(The data begins)
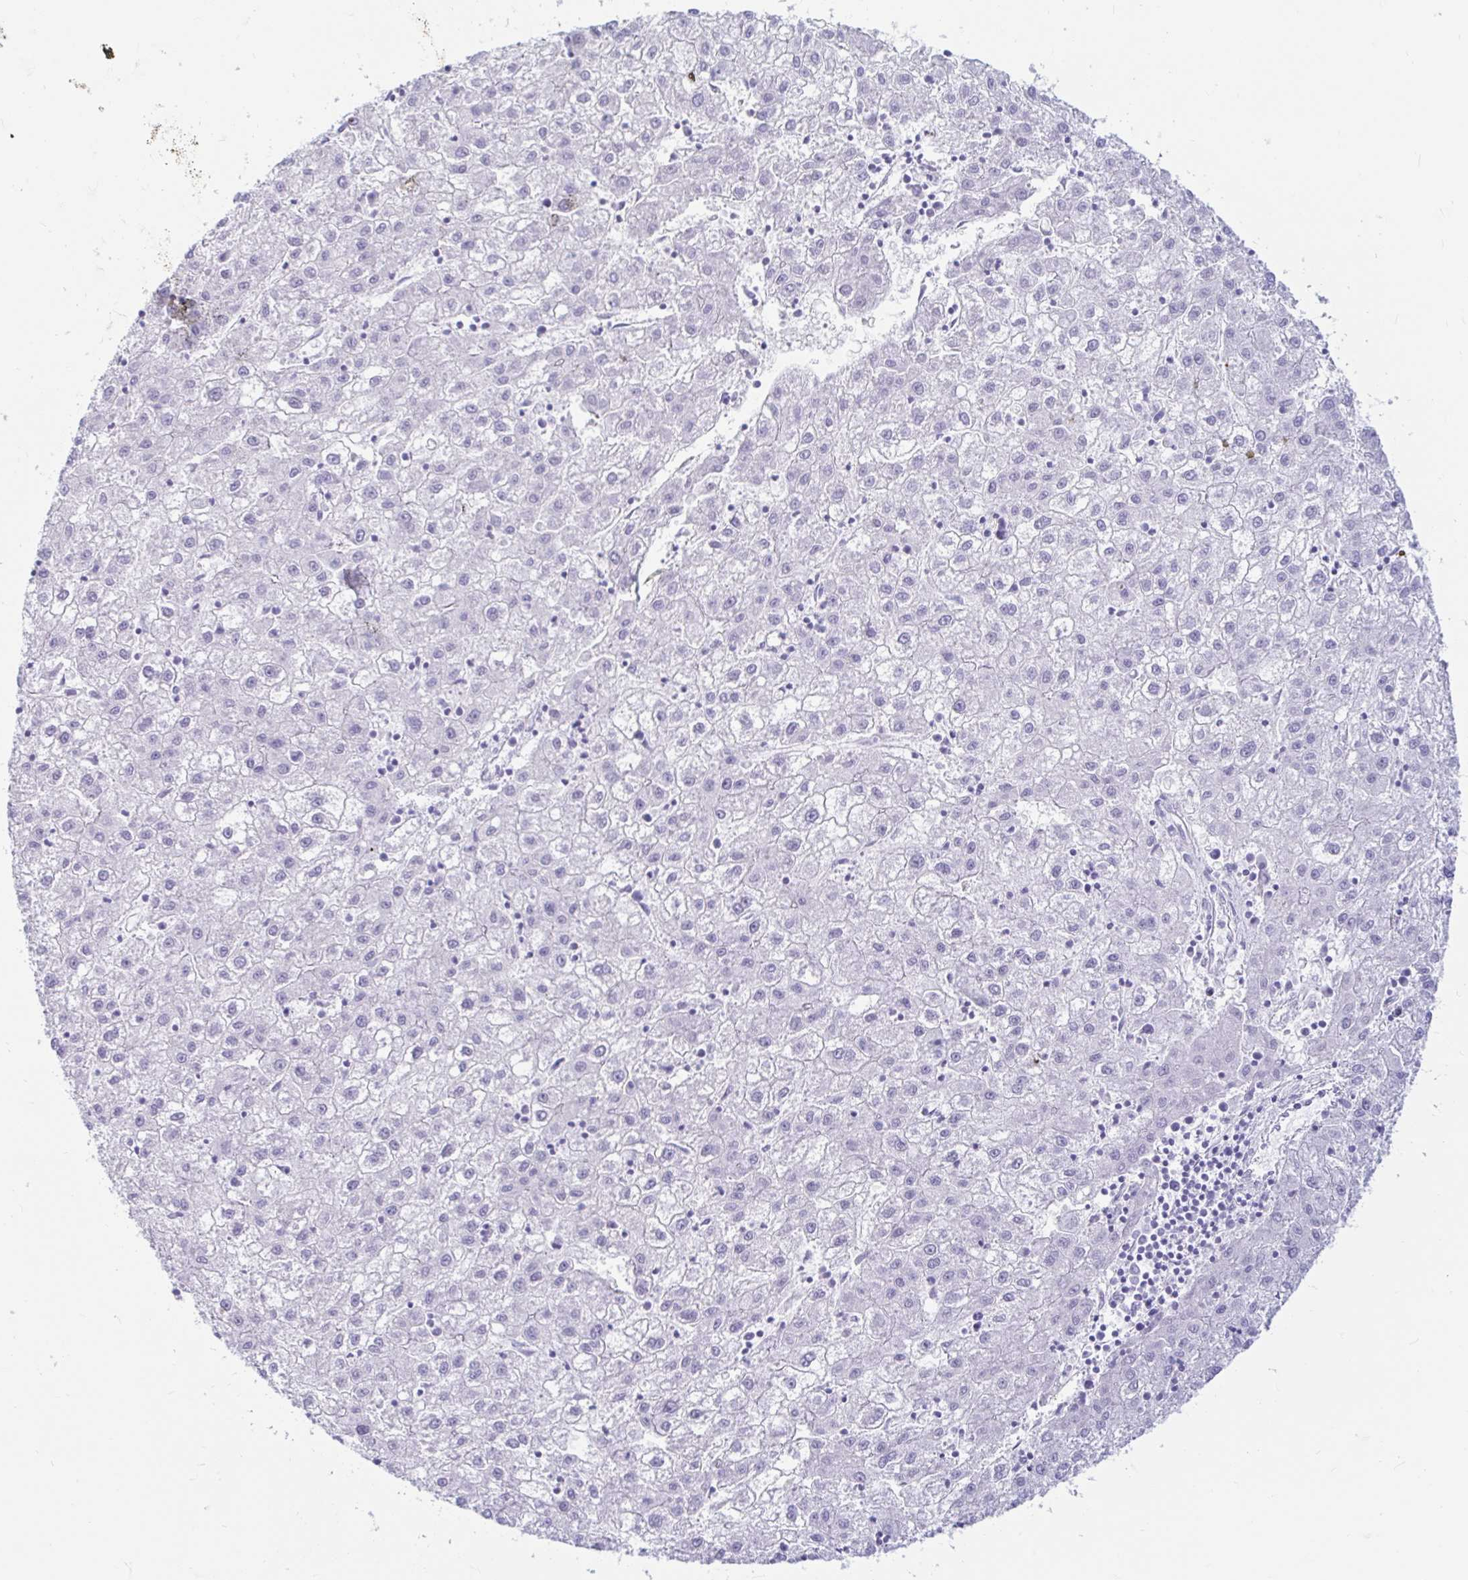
{"staining": {"intensity": "negative", "quantity": "none", "location": "none"}, "tissue": "liver cancer", "cell_type": "Tumor cells", "image_type": "cancer", "snomed": [{"axis": "morphology", "description": "Carcinoma, Hepatocellular, NOS"}, {"axis": "topography", "description": "Liver"}], "caption": "The histopathology image reveals no staining of tumor cells in hepatocellular carcinoma (liver). Brightfield microscopy of immunohistochemistry (IHC) stained with DAB (3,3'-diaminobenzidine) (brown) and hematoxylin (blue), captured at high magnification.", "gene": "ERICH6", "patient": {"sex": "male", "age": 72}}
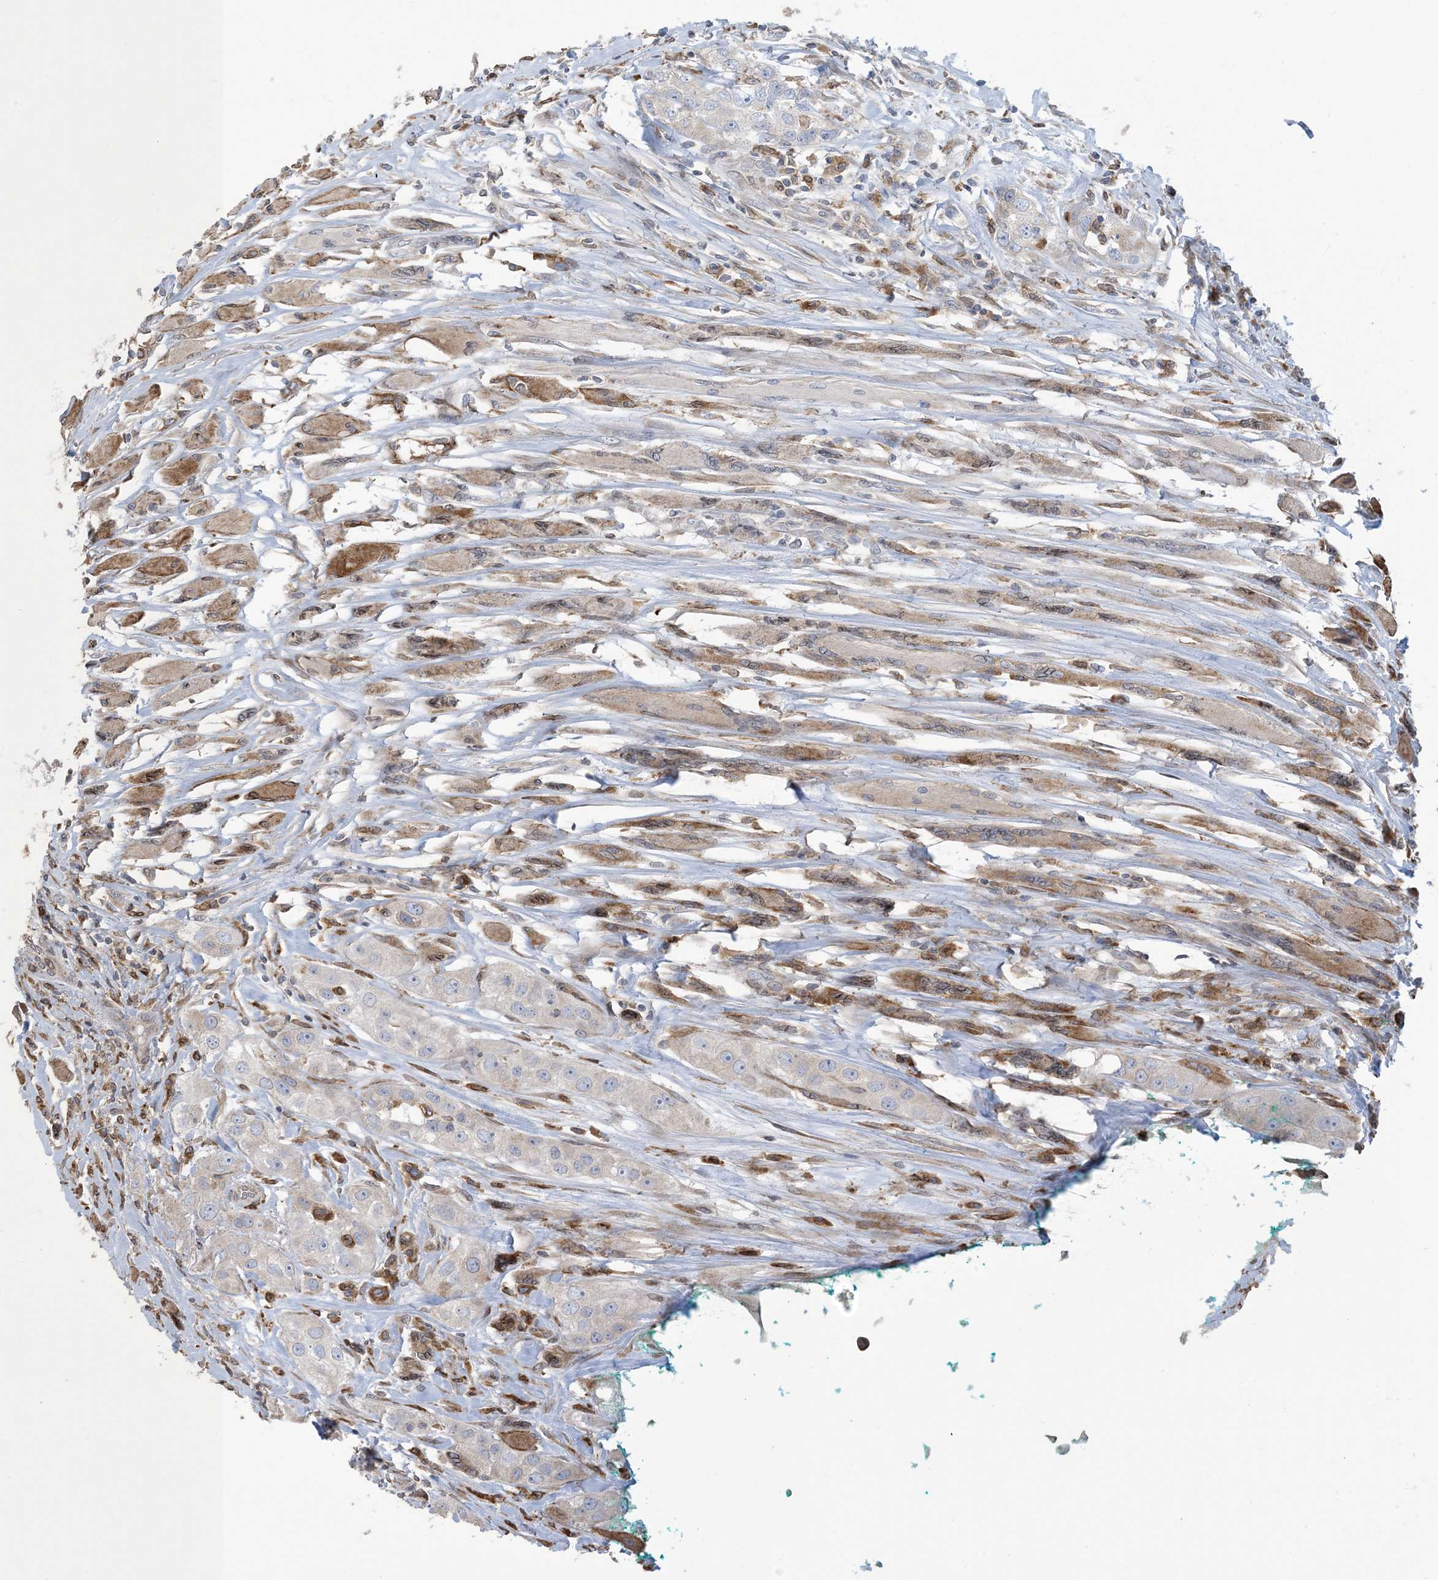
{"staining": {"intensity": "negative", "quantity": "none", "location": "none"}, "tissue": "head and neck cancer", "cell_type": "Tumor cells", "image_type": "cancer", "snomed": [{"axis": "morphology", "description": "Normal tissue, NOS"}, {"axis": "morphology", "description": "Squamous cell carcinoma, NOS"}, {"axis": "topography", "description": "Skeletal muscle"}, {"axis": "topography", "description": "Head-Neck"}], "caption": "Histopathology image shows no protein staining in tumor cells of head and neck cancer tissue.", "gene": "SHANK1", "patient": {"sex": "male", "age": 51}}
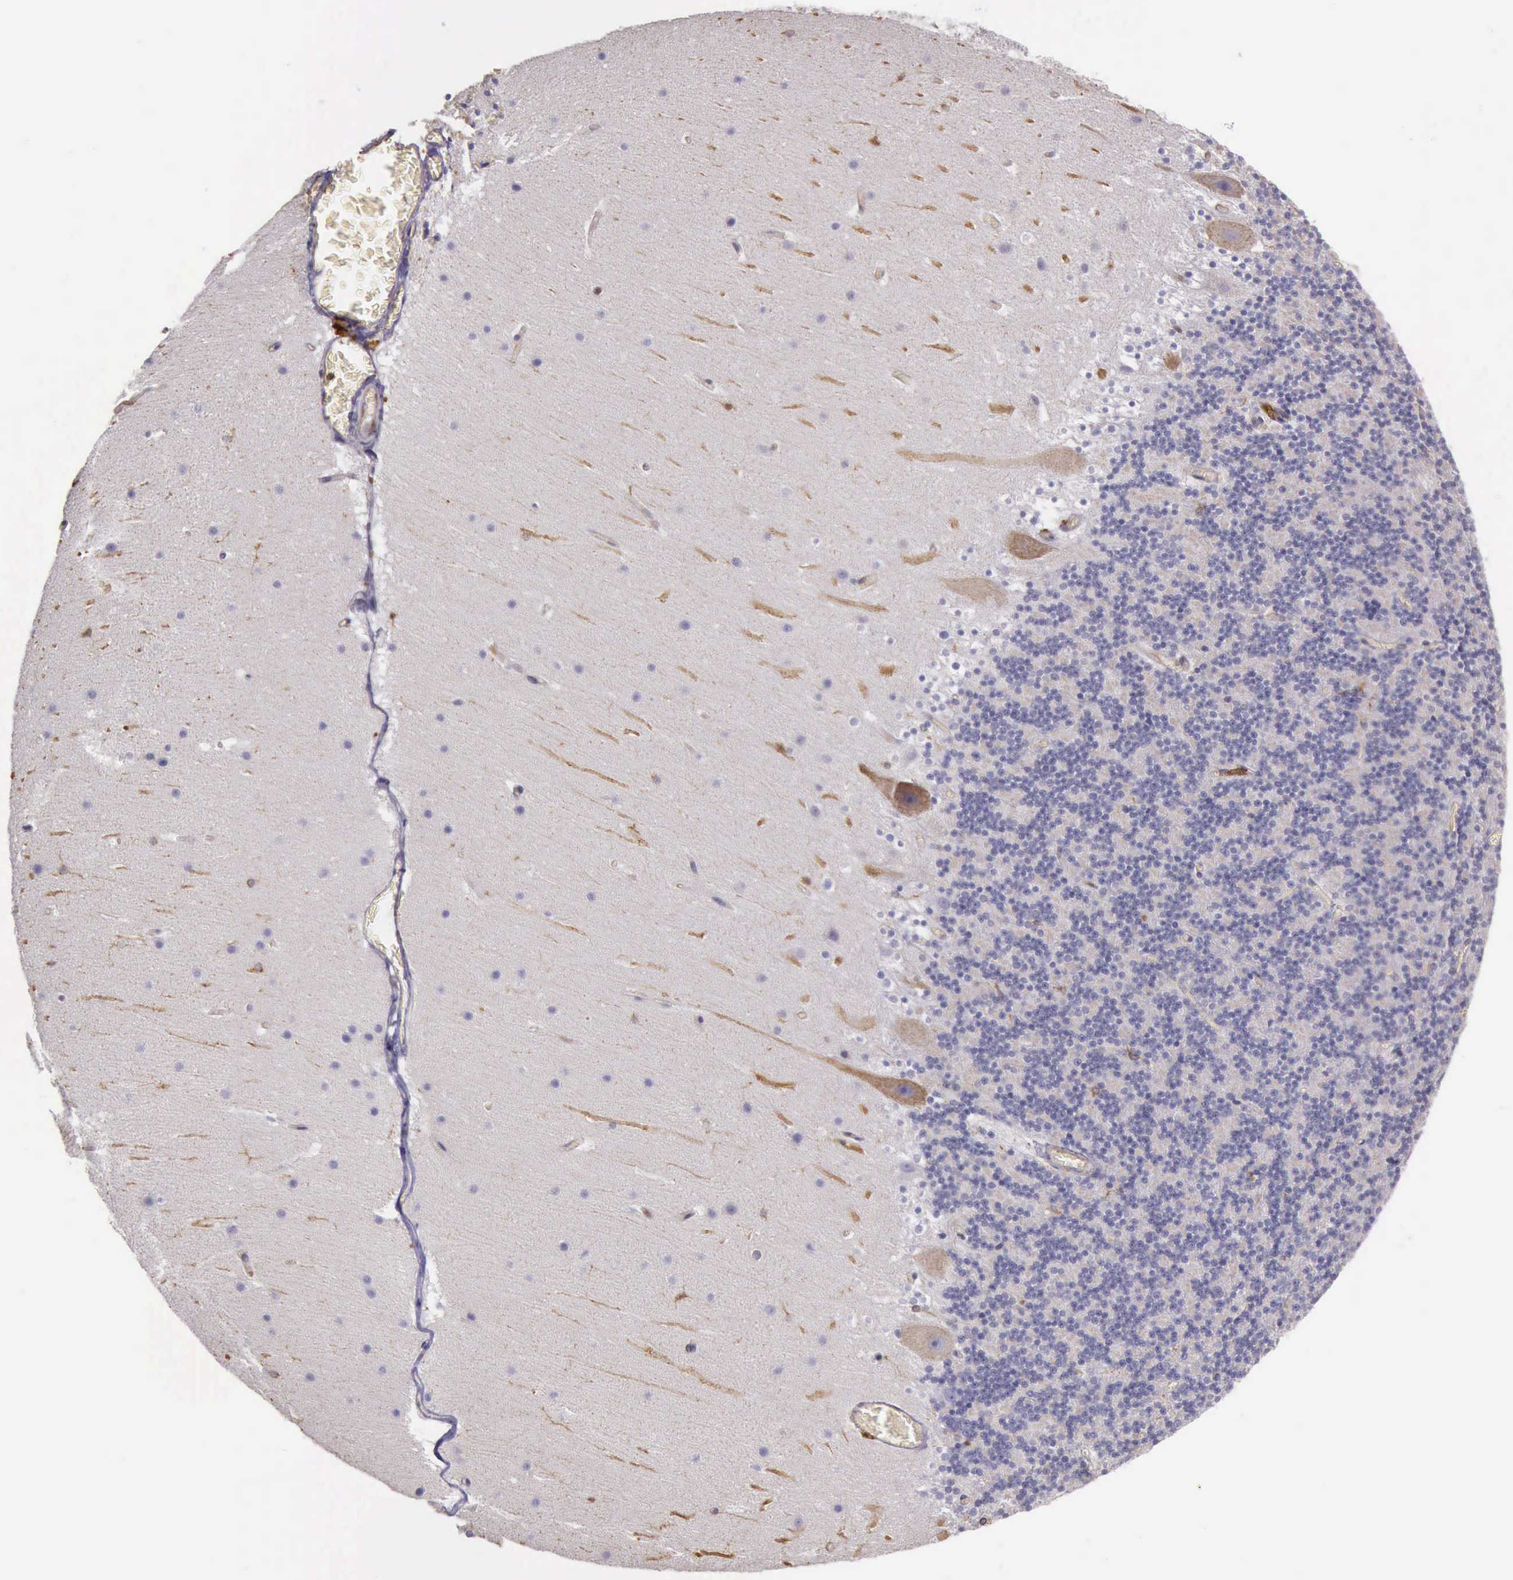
{"staining": {"intensity": "negative", "quantity": "none", "location": "none"}, "tissue": "cerebellum", "cell_type": "Cells in granular layer", "image_type": "normal", "snomed": [{"axis": "morphology", "description": "Normal tissue, NOS"}, {"axis": "topography", "description": "Cerebellum"}], "caption": "IHC photomicrograph of benign human cerebellum stained for a protein (brown), which demonstrates no expression in cells in granular layer.", "gene": "ARHGAP4", "patient": {"sex": "male", "age": 45}}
(The data ends)
_Exercise details:_
Repeat the listing in full and exactly. Do not include any images.

_Reply:_
{"staining": {"intensity": "negative", "quantity": "none", "location": "none"}, "tissue": "liver cancer", "cell_type": "Tumor cells", "image_type": "cancer", "snomed": [{"axis": "morphology", "description": "Carcinoma, Hepatocellular, NOS"}, {"axis": "topography", "description": "Liver"}], "caption": "The histopathology image reveals no staining of tumor cells in hepatocellular carcinoma (liver). Brightfield microscopy of immunohistochemistry (IHC) stained with DAB (3,3'-diaminobenzidine) (brown) and hematoxylin (blue), captured at high magnification.", "gene": "ERICH6", "patient": {"sex": "male", "age": 72}}
{"staining": {"intensity": "negative", "quantity": "none", "location": "none"}, "tissue": "head and neck cancer", "cell_type": "Tumor cells", "image_type": "cancer", "snomed": [{"axis": "morphology", "description": "Normal tissue, NOS"}, {"axis": "morphology", "description": "Squamous cell carcinoma, NOS"}, {"axis": "topography", "description": "Skeletal muscle"}, {"axis": "topography", "description": "Head-Neck"}], "caption": "Histopathology image shows no protein staining in tumor cells of head and neck cancer tissue.", "gene": "SHANK1", "patient": {"sex": "male", "age": 51}}
{"staining": {"intensity": "negative", "quantity": "none", "location": "none"}, "tissue": "cerebellum", "cell_type": "Cells in granular layer", "image_type": "normal", "snomed": [{"axis": "morphology", "description": "Normal tissue, NOS"}, {"axis": "topography", "description": "Cerebellum"}], "caption": "IHC photomicrograph of benign human cerebellum stained for a protein (brown), which demonstrates no expression in cells in granular layer.", "gene": "ARHGAP4", "patient": {"sex": "male", "age": 45}}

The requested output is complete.